“Brasil é nossa praia” começa a avaliar a orla de Cabo Frio

FOTO Técnicos e representantes da sociedade na mesa sobre potencialidades e problemas do Peró.
FOTO Técnicos e representantes da sociedade na mesa sobre potencialidades e problemas do Peró.

Respeito e incentivo à preservação ambiental, com atenção para evitar a sobrecarga dos destinos, são fundamentais para um programa de turismo responsável nas praias. A recomendação foi feita pela turismóloga Stella Souza, mestre em hospitalidade da Universidade do Rio Grande do Norte (UFRN), no primeiro dia das oficinas do Projeto Orla Cabo Frio, que integram o programa “Brasil essa é nossa praia”, do Ministério do Turismo (MTUr). As oficinas, com participação de autoridades municipais, estaduais e federais e da sociedade, vão até sexta-feira no Hotel Malibu.

A orla de Cabo Frio foi dividida em quatro Unidades de Paisagem (UPs): Forte, Peró, Itajuru e Tamoios. No encerramento do primeiro dia das oficinas, os representantes das UPs se reuniram em ambientes separados e passaram para os técnicos da UFRN e facilitadores as potencialidades e os problemas que serão esmiuçados ao longo da semana. A próxima oficina será realizada de 21 a 23 de setembro, e vai culminar com uma audiência pública com previsão para ser realizada no dia 12 de dezembro de 2022.

Registros do conjunto

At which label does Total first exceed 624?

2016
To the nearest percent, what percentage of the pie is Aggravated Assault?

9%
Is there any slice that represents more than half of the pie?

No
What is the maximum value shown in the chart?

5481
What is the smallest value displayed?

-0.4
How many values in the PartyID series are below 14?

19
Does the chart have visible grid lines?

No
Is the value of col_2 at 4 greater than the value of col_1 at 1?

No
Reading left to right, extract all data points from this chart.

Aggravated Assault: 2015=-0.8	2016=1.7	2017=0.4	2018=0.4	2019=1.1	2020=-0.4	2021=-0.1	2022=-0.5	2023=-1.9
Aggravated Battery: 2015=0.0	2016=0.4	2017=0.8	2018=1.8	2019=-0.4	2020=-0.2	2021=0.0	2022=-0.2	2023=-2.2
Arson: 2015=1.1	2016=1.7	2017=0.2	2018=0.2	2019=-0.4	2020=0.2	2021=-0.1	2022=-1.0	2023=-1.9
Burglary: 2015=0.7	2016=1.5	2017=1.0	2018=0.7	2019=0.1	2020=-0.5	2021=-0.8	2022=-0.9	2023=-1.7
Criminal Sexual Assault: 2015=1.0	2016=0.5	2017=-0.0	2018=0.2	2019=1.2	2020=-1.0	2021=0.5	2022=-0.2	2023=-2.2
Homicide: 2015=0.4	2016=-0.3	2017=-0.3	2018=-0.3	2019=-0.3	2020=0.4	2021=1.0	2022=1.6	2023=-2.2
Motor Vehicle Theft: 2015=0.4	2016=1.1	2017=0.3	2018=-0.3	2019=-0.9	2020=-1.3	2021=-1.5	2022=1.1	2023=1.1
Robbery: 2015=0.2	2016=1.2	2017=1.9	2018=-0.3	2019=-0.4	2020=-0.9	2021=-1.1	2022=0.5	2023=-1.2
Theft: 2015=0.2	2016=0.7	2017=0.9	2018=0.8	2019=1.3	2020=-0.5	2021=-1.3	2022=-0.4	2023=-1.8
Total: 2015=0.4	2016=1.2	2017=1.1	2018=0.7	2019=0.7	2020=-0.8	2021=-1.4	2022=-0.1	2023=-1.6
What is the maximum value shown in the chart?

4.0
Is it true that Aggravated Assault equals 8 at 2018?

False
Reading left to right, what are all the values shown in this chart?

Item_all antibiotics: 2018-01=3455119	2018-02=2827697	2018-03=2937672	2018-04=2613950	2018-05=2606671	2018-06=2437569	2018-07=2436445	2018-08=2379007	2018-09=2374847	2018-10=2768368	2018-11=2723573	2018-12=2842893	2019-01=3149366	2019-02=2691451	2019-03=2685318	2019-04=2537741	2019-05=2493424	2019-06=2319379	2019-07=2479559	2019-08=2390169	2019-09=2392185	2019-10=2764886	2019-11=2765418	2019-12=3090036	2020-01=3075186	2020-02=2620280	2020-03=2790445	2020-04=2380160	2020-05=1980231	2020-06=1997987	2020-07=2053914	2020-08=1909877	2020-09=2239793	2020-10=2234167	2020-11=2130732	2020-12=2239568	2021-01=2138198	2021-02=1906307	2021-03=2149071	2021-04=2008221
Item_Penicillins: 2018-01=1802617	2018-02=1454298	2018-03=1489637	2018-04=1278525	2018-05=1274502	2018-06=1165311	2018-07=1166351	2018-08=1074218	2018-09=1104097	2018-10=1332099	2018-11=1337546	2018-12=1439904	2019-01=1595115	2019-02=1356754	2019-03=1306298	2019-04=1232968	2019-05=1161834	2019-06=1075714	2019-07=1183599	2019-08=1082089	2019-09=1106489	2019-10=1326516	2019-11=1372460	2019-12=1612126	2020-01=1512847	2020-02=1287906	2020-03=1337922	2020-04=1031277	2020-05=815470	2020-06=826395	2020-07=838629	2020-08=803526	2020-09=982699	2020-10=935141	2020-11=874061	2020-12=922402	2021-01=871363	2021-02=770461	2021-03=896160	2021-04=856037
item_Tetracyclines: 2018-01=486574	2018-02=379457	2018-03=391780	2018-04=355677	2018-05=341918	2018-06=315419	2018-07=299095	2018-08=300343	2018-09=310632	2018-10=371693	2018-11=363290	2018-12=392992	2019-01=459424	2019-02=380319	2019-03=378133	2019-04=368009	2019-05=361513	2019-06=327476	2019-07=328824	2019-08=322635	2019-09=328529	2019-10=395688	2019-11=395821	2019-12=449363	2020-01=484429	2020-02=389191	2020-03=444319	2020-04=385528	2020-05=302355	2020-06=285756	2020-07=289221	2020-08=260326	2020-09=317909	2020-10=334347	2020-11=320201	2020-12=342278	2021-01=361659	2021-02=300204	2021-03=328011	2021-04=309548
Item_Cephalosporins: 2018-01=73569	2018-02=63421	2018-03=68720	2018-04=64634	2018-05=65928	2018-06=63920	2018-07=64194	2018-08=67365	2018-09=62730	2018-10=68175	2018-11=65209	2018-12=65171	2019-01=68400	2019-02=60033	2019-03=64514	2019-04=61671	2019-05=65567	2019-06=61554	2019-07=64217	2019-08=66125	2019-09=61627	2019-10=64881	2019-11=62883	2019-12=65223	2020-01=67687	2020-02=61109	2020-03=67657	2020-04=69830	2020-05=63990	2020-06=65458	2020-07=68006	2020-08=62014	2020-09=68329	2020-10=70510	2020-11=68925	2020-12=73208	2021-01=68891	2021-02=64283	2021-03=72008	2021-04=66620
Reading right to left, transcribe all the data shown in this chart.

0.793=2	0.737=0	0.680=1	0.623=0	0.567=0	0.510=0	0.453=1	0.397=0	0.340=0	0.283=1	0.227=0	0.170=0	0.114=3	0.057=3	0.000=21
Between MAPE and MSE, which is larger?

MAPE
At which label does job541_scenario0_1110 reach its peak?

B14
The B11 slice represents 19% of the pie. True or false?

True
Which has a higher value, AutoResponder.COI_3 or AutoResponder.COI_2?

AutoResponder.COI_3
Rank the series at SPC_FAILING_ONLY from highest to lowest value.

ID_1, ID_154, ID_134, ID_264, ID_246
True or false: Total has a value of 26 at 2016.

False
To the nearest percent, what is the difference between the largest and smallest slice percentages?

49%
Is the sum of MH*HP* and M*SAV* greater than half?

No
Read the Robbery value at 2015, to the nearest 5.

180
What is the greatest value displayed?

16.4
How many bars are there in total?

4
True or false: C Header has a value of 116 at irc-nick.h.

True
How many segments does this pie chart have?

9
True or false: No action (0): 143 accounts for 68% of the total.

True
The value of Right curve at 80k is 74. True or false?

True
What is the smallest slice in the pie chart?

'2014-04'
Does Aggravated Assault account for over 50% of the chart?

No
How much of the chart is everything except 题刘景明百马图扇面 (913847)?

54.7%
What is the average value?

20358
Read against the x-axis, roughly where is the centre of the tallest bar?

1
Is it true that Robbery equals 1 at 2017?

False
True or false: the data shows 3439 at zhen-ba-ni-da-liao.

Instruções das tarefas
• A. Diga se cada afirmação concorda com a notícia sobre as oficinas do Projeto Orla Cabo Frio, respondendo sim ou não e citando literalmente o trecho decisivo: (i) a orla de Cabo Frio foi dividida em cinco Unidades de Paisagem; (ii) as oficinas acontecem no Hotel Malibu até sexta-feira; (iii) Stella Souza é mestre em hospitalidade pela UFRN.
• B. Prossiga a notícia sobre as oficinas do Projeto Orla Cabo Frio a partir da última frase apresentada.

Respostas por tarefa
• A.
(i) Não: "A orla de Cabo Frio foi dividida em quatro Unidades de Paisagem (UPs): Forte, Peró, Itajuru e Tamoios."
(ii) Sim: "vão até sexta-feira no Hotel Malibu"
(iii) Sim: "mestre em hospitalidade da Universidade do Rio Grande do Norte (UFRN)"

• B.
Parceria entre a UFRN e o MTur, o projeto “Brasil, essa é nossa praia” iniciou a série de oficinas para elaboração dos Planos de Gestão Integrada da Orla (PGIs) em nove municípios participantes, entre os quais Cabo Frio, Angra dos Reis e Paraty, no Estado do Rio. Além do prefeito da cidade, José Bonifácio, participaram da abertura representantes do MTUr, da UFRN, do Serviço de Patrimônio da União, do INEA, secretários municipais e do IPHAN. Nesta quarta-feira está previsto trabalho de campo nas praias.

— Chamou a atenção a areia branca das praias, uma coisa linda, além da hospitalidade e o interesse dos moradores de Cabo Frio na proteção da sua orla. Estão de parabéns – comentou Stella Souza, especialista em administração hoteleira que participou do grupo de discussão do Peró.

Os representantes da UFRN destacaram a importância da participação popular, pois é preciso representatividade para legitimar o processo, com a experiência e relato de pessoas com relação direta ou indireta com as orlas dos municípios. As localidades envolvidas fazem parte do Mapa do Turismo Brasileiro.

— O evento é muito importante para o município de Cabo Frio, pois através dos debates nas oficinas com a sociedade civil, instituições e poder público, conseguiremos elaborar um Plano de Gestão Integrada (PGI) das praias do Peró, Forte, Tamoios e Canal do Itajuru. O PGI será importante para preservação ambiental, ordenamento e o desenvolvimento das praias do nosso município – comentou o professor Fernando Savino, dos Amigos do Peró, ex-superintendente do INEA e ex-secretário de Meio Ambiente e Pesca de Búzios.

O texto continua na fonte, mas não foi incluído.